[REQUIRED ACTION] Where the data below has the string "down", return the whole line.

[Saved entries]
——————————
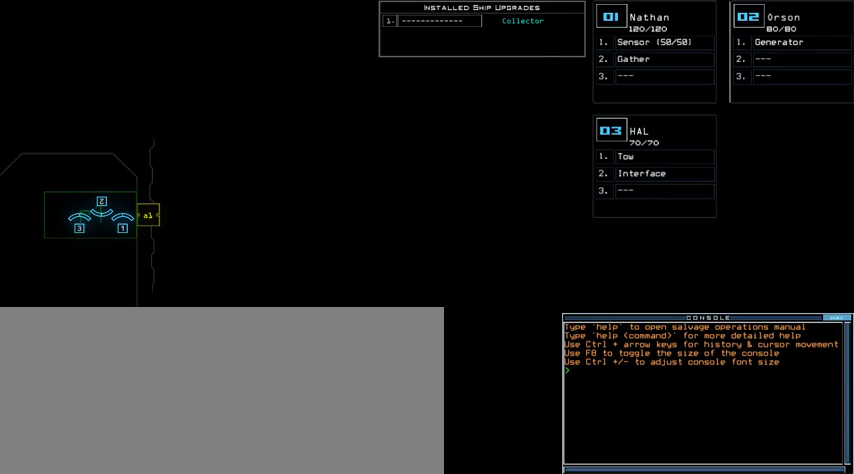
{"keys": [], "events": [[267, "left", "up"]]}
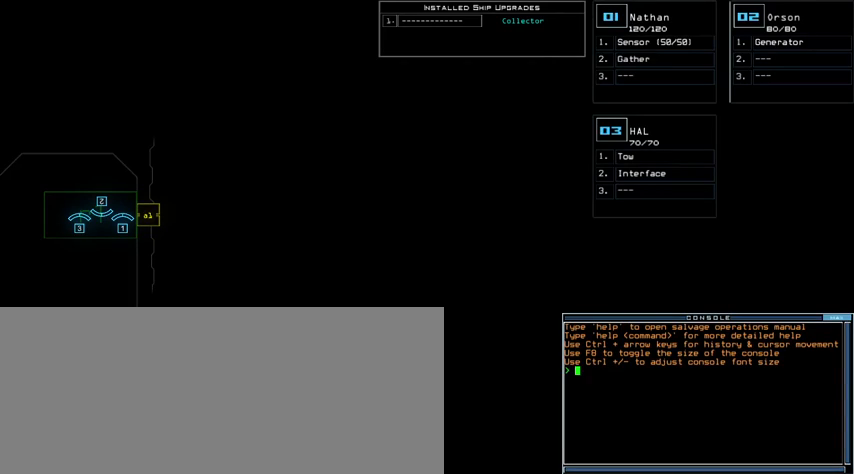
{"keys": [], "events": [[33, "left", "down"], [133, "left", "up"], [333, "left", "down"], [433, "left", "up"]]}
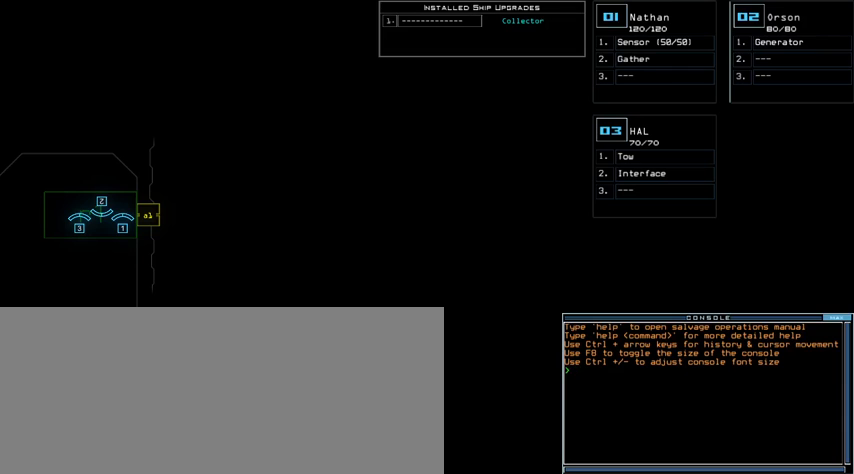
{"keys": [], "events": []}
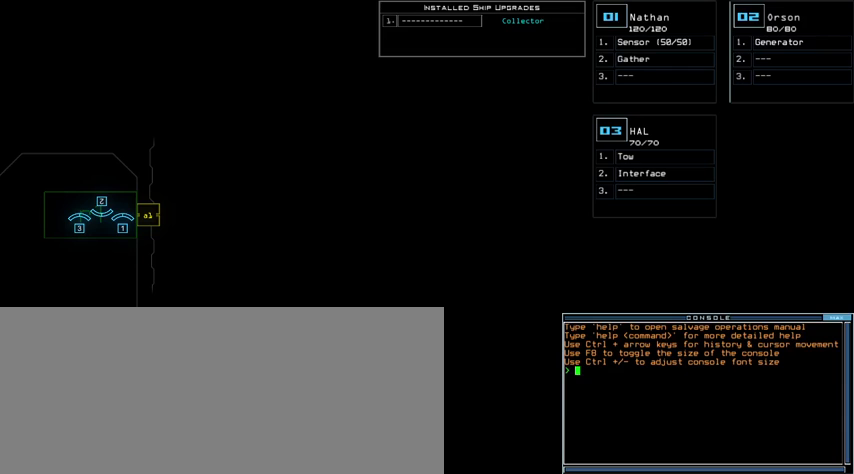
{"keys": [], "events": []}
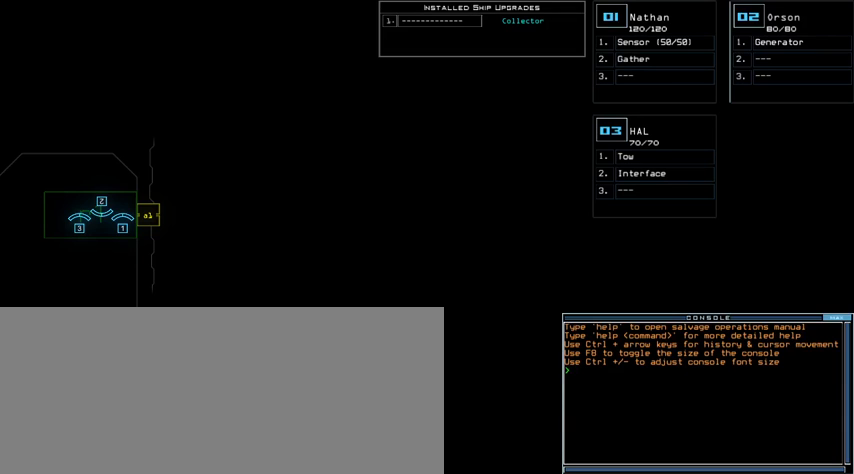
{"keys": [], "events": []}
——————————
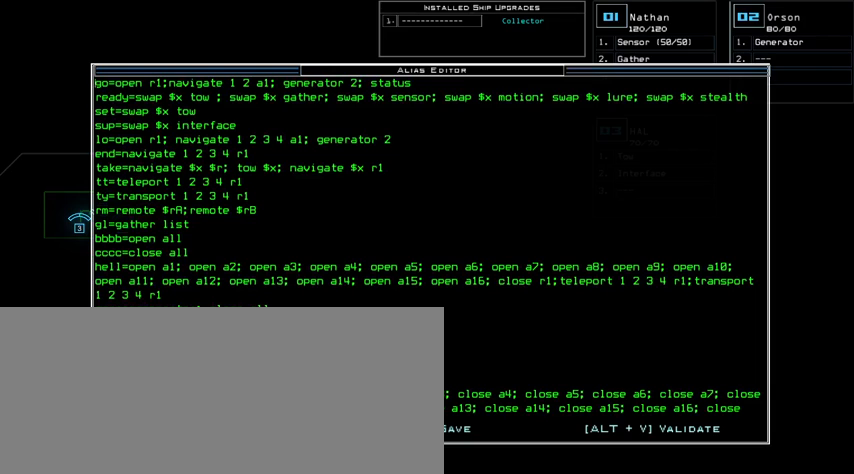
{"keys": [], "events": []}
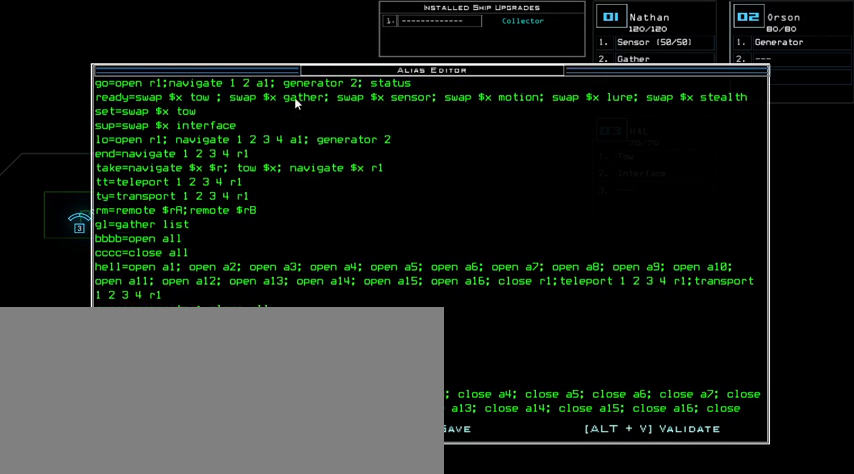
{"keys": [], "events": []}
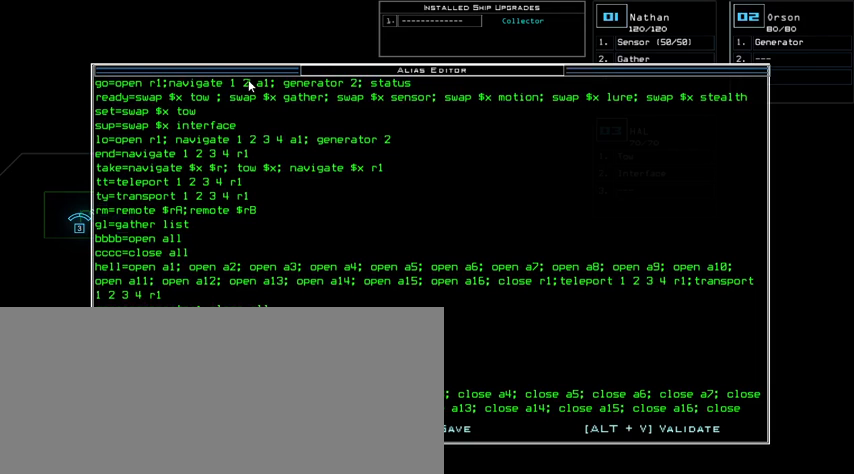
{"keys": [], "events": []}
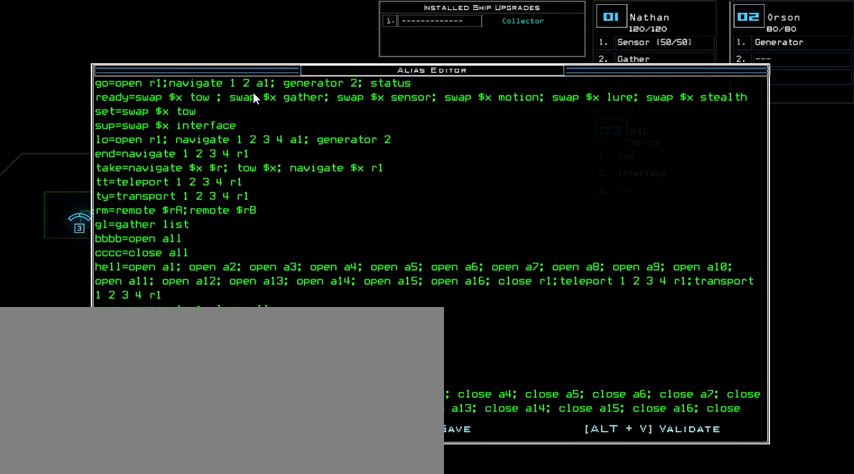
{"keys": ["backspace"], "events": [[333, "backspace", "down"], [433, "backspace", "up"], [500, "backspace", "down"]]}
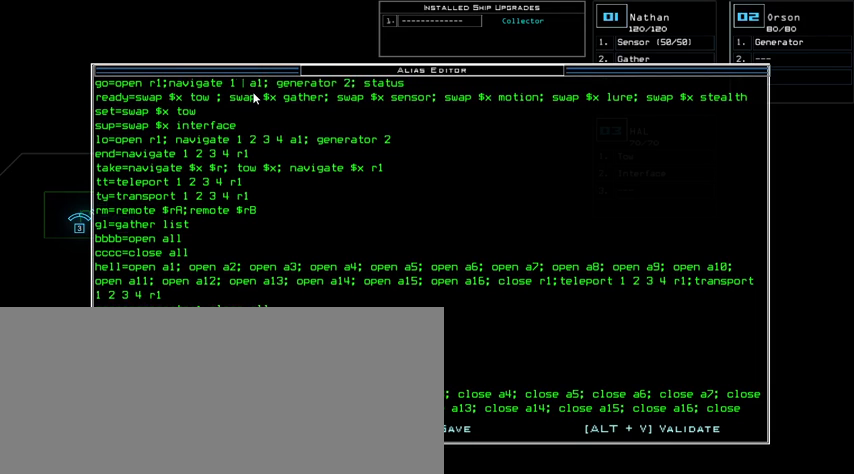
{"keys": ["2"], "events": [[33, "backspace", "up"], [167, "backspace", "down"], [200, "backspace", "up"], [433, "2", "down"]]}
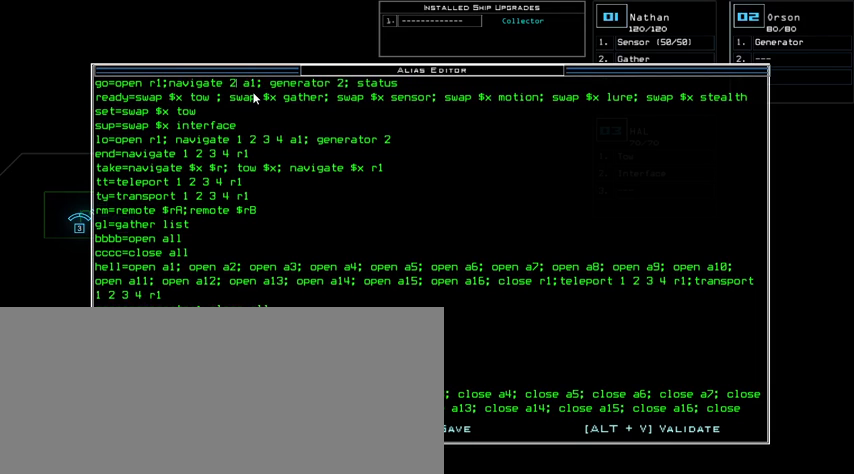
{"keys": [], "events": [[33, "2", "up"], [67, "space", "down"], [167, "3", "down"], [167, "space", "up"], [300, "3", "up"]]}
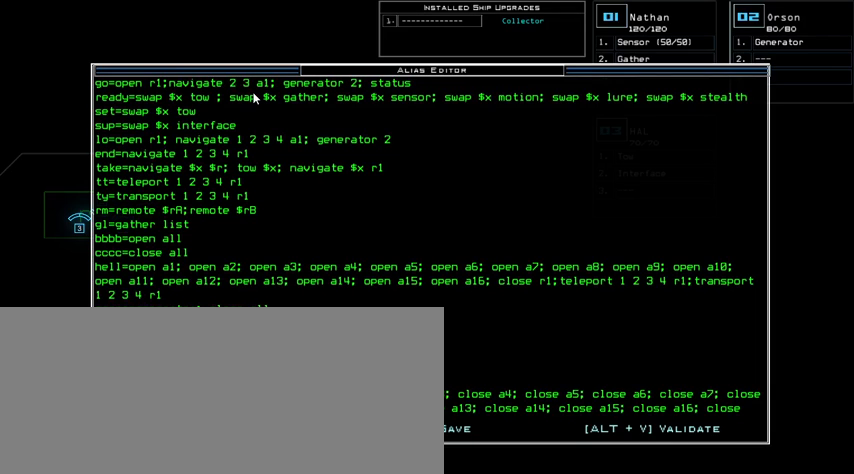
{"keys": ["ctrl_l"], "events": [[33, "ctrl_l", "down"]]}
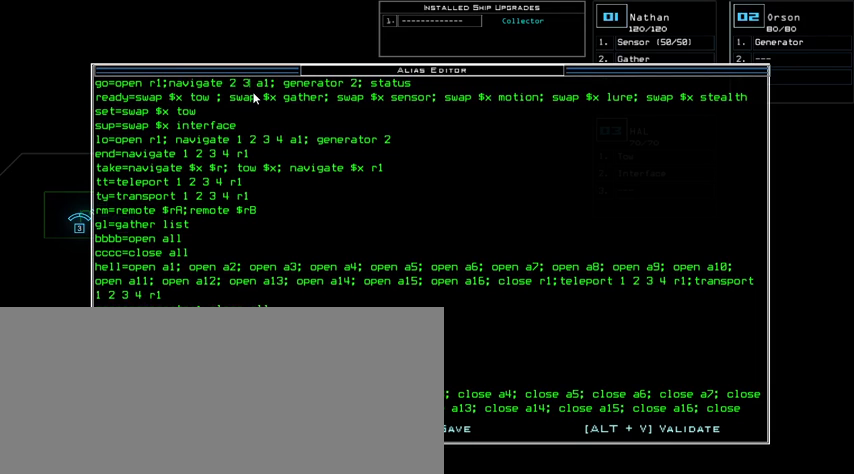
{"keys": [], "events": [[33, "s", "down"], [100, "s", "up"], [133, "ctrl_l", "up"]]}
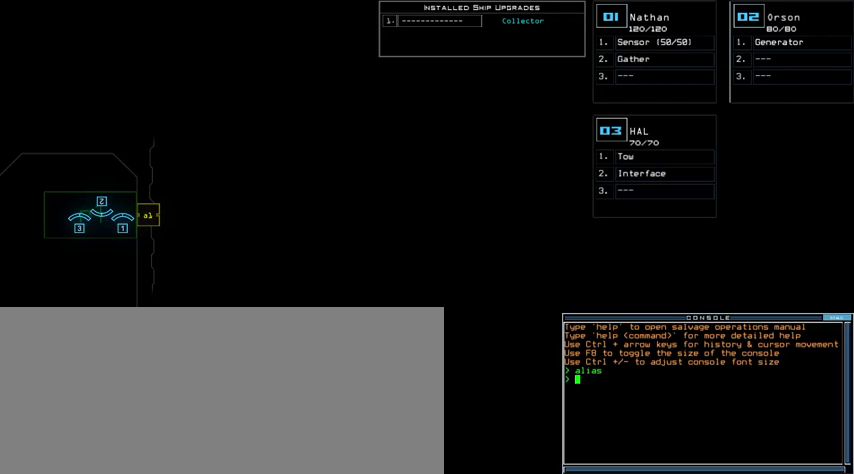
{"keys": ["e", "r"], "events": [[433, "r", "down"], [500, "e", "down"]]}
——————————
[SOLUTION]
{"keys": [], "events": [[33, "left", "down"], [133, "left", "up"], [333, "left", "down"], [433, "left", "up"]]}
{"keys": ["backspace"], "events": [[333, "backspace", "down"], [433, "backspace", "up"], [500, "backspace", "down"]]}
{"keys": ["2"], "events": [[33, "backspace", "up"], [167, "backspace", "down"], [200, "backspace", "up"], [433, "2", "down"]]}
{"keys": [], "events": [[33, "2", "up"], [67, "space", "down"], [167, "3", "down"], [167, "space", "up"], [300, "3", "up"]]}
{"keys": ["ctrl_l"], "events": [[33, "ctrl_l", "down"]]}
{"keys": [], "events": [[33, "s", "down"], [100, "s", "up"], [133, "ctrl_l", "up"]]}
{"keys": ["e", "r"], "events": [[433, "r", "down"], [500, "e", "down"]]}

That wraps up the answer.